[Page images and extracted text]
[Start of Attachment]

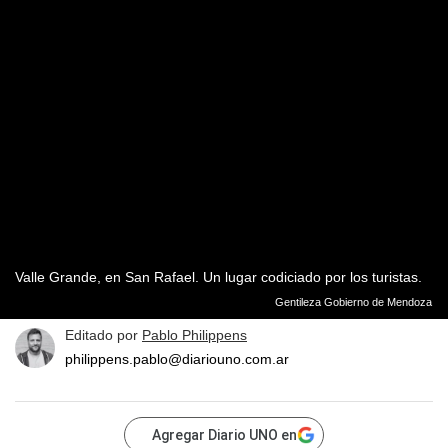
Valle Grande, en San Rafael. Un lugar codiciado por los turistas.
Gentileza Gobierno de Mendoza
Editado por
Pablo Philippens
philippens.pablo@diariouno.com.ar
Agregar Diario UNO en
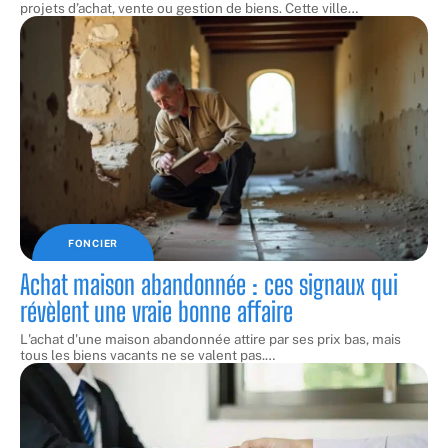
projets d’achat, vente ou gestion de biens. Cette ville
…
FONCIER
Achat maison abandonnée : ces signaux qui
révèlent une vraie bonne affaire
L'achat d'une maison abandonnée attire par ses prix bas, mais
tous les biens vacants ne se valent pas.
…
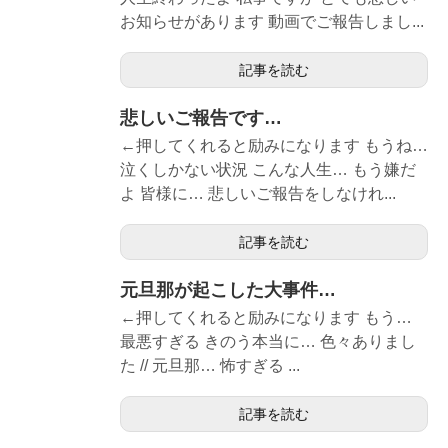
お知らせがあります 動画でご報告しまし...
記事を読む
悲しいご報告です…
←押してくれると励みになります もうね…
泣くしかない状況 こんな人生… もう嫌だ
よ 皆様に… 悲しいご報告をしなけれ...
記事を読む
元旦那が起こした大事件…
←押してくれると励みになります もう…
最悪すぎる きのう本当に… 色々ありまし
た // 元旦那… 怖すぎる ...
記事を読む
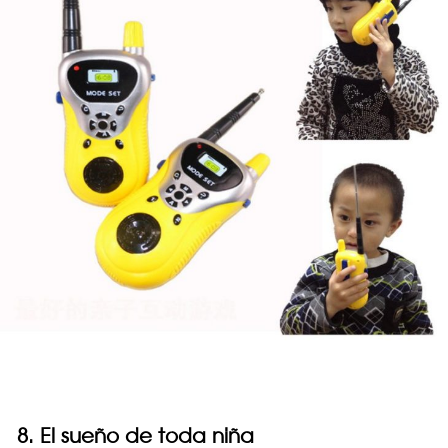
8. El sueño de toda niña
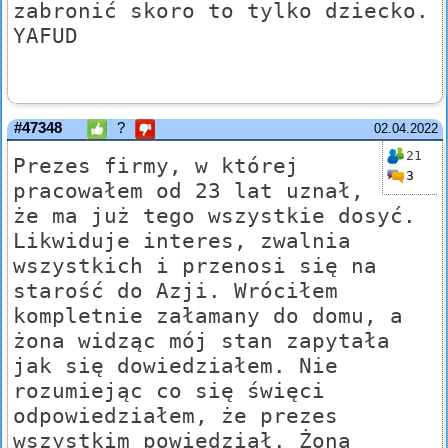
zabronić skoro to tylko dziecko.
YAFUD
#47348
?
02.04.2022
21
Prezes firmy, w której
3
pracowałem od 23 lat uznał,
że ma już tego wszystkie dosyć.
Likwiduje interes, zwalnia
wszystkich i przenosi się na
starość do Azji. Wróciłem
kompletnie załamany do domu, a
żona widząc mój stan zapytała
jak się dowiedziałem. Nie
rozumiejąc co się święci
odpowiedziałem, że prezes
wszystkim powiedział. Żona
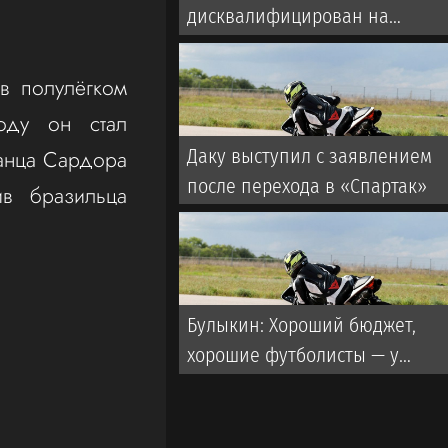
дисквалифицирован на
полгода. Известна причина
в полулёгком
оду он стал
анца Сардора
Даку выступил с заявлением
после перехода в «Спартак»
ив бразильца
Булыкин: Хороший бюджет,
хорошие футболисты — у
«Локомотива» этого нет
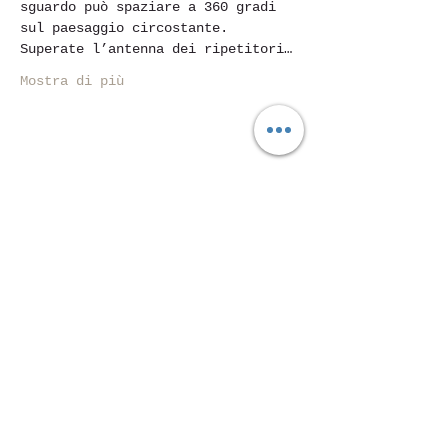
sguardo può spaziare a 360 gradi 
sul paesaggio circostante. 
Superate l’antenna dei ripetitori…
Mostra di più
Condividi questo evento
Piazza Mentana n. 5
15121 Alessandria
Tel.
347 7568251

[End of Attachment]
[Start of Attachment]

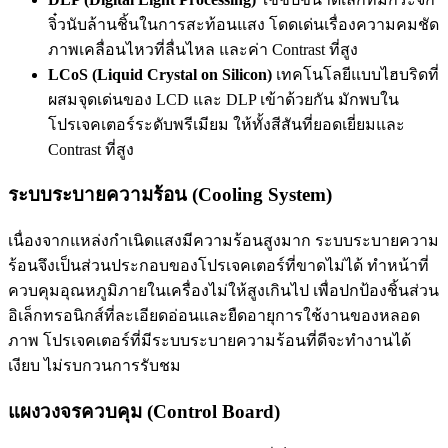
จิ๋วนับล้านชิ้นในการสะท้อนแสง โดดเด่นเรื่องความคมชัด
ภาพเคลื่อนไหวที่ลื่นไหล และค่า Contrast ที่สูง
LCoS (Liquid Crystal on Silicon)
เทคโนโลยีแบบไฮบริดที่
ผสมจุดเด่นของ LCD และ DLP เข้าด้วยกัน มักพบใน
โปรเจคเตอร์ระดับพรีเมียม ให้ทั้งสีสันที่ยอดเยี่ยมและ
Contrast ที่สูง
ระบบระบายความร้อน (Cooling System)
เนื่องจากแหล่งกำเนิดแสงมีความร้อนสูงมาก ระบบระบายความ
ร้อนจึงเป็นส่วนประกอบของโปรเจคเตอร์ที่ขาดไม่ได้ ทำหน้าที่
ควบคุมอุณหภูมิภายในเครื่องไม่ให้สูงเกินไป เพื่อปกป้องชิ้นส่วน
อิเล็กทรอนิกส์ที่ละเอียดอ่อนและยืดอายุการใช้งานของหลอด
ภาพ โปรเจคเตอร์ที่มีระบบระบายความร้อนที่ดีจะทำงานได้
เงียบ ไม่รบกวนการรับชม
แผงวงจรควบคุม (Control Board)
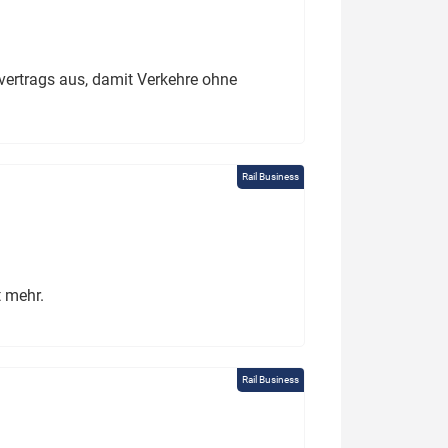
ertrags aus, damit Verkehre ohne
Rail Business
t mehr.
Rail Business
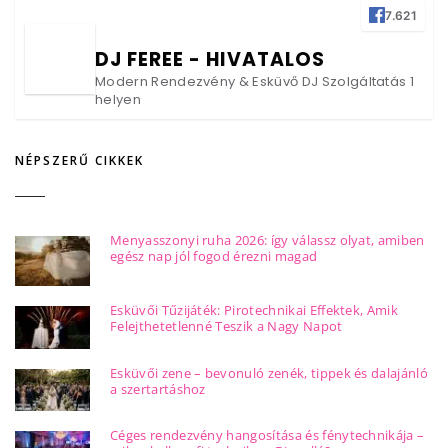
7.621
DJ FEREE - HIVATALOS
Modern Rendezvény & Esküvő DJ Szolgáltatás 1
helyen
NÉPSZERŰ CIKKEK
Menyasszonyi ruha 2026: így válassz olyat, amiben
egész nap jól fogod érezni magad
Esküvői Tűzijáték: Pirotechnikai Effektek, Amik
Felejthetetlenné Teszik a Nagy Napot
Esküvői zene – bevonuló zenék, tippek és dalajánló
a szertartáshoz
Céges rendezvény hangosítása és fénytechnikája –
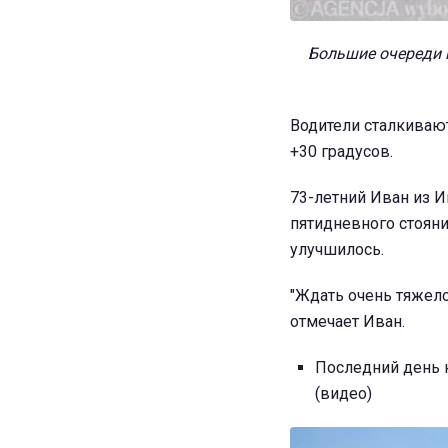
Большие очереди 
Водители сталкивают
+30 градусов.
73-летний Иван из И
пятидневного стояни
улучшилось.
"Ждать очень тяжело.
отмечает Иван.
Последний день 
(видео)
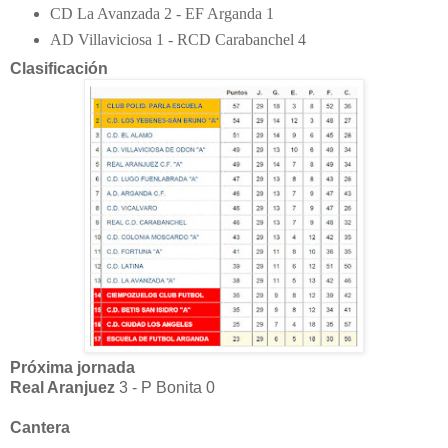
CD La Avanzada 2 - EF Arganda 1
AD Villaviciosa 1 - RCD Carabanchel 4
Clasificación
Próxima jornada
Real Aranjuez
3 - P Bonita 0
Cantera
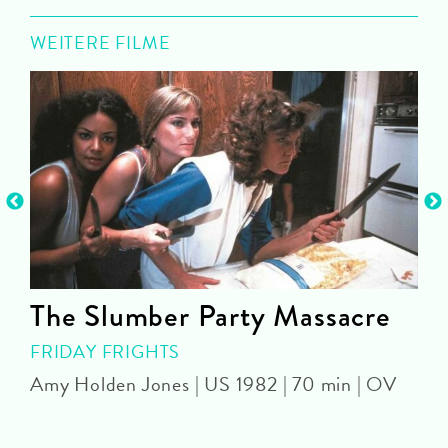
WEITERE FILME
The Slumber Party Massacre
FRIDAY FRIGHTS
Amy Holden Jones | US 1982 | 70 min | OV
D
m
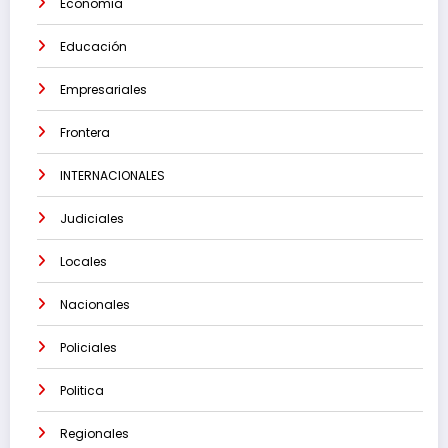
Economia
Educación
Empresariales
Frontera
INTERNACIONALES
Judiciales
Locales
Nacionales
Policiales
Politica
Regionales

[End of Attachment]
[Start of Attachment]

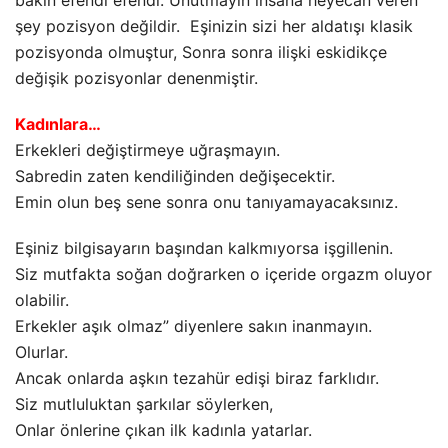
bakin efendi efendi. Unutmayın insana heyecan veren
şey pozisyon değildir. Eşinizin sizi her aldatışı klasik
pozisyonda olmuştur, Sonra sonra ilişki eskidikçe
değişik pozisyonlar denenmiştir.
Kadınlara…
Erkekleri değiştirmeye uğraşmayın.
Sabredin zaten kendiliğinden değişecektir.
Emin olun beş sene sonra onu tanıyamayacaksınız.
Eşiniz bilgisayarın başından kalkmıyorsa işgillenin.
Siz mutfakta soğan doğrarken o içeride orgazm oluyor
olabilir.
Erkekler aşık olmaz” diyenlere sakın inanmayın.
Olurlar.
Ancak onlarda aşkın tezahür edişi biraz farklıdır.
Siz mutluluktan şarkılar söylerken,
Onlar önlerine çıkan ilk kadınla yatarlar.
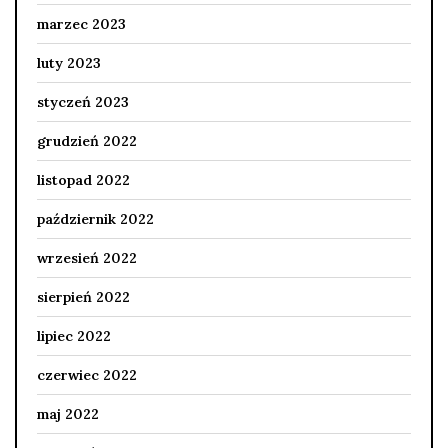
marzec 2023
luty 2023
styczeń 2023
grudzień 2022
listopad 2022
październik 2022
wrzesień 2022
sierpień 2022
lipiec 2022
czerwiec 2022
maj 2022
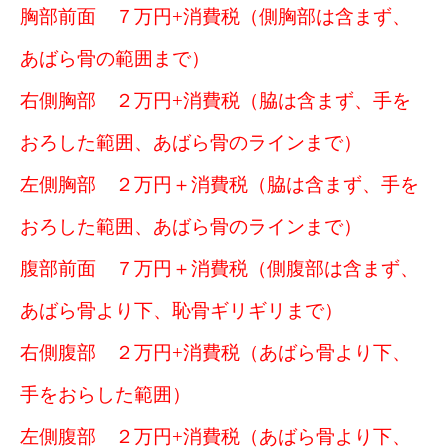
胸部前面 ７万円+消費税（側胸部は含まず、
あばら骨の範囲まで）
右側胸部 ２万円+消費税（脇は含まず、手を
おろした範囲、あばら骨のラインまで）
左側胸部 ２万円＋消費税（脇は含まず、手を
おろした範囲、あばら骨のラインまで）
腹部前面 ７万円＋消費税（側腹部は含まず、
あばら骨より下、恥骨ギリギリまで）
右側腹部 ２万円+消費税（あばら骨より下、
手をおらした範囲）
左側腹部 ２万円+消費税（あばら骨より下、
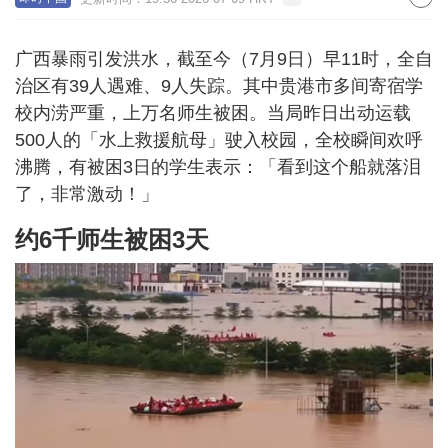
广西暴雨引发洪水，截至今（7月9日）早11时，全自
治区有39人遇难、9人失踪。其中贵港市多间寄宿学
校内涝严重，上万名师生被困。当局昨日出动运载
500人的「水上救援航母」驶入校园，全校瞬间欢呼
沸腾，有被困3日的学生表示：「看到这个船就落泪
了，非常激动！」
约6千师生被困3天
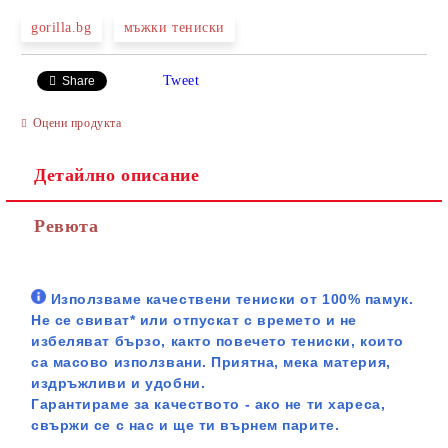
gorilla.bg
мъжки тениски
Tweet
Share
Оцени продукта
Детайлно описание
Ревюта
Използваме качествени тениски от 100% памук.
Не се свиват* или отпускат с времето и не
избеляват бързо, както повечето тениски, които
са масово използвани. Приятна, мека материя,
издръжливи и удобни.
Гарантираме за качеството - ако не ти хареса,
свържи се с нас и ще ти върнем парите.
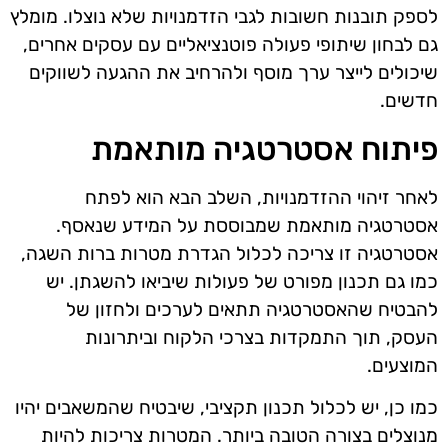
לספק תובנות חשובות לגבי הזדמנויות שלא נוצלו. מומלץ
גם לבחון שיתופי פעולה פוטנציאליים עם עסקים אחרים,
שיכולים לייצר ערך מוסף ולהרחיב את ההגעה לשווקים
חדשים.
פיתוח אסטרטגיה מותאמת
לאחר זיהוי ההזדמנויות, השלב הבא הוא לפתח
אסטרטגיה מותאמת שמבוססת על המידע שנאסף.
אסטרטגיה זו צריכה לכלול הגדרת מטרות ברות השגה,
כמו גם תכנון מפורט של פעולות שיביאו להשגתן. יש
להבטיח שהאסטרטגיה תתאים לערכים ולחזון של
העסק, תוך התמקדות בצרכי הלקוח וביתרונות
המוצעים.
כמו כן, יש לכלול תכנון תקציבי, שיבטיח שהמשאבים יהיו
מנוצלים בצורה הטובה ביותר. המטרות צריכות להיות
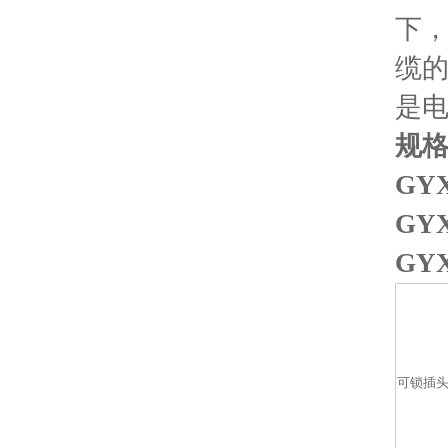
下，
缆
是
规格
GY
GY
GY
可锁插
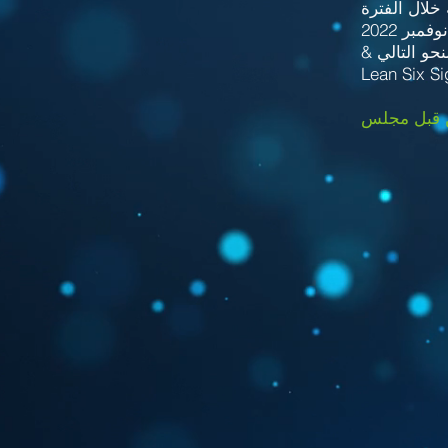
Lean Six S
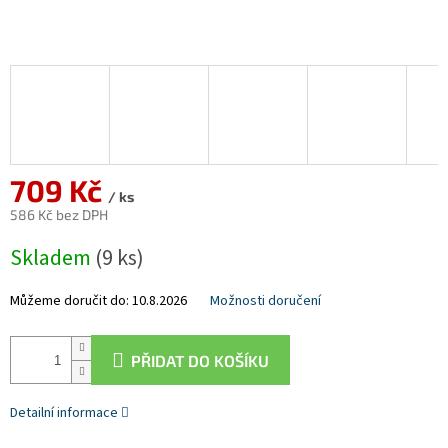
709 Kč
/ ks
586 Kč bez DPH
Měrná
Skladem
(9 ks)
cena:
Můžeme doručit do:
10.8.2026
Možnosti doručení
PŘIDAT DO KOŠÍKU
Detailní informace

[End of Attachment]

**Brief**.
Put the lines from the one containing "לספק תובנות חשובות" up to and including the one containing "Detailní informace" into a Markdown table with the columns Row and Line, giving each line a row number. Skip blank lines, and leave the pictures out.

**Your response**.
| Row | Line |
|---|---|
| 1 | לספק תובנות חשובות לגבי הזדמנויות שלא נוצלו. מומלץ |
| 2 | גם לבחון שיתופי פעולה פוטנציאליים עם עסקים אחרים, |
| 3 | שיכולים לייצר ערך מוסף ולהרחיב את ההגעה לשווקים |
| 4 | חדשים. |
| 5 | פיתוח אסטרטגיה מותאמת |
| 6 | לאחר זיהוי ההזדמנויות, השלב הבא הוא לפתח |
| 7 | אסטרטגיה מותאמת שמבוססת על המידע שנאסף. |
| 8 | אסטרטגיה זו צריכה לכלול הגדרת מטרות ברות השגה, |
| 9 | כמו גם תכנון מפורט של פעולות שיביאו להשגתן. יש |
| 10 | להבטיח שהאסטרטגיה תתאים לערכים ולחזון של |
| 11 | העסק, תוך התמקדות בצרכי הלקוח וביתרונות |
| 12 | המוצעים. |
| 13 | כמו כן, יש לכלול תכנון תקציבי, שיבטיח שהמשאבים יהיו |
| 14 | מנוצלים בצורה הטובה ביותר. המטרות צריכות להיות |
| 15 | 下， |
| 16 | 缆 |
| 17 | 是 |
| 18 | 规格 |
| 19 | GY |
| 20 | GY |
| 21 | GY |
| 22 | 可锁插 |
| 23 | Lean Six S |
| 24 | 709 Kč |
| 25 | / ks |
| 26 | 586 Kč bez DPH |
| 27 | Měrná |
| 28 | Skladem |
| 29 | (9 ks) |
| 30 | cena: |
| 31 | Můžeme doručit do: |
| 32 | 10.8.2026 |
| 33 | Možnosti doručení |
| 34 | PŘIDAT DO KOŠÍKU |
| 35 | Detailní informace |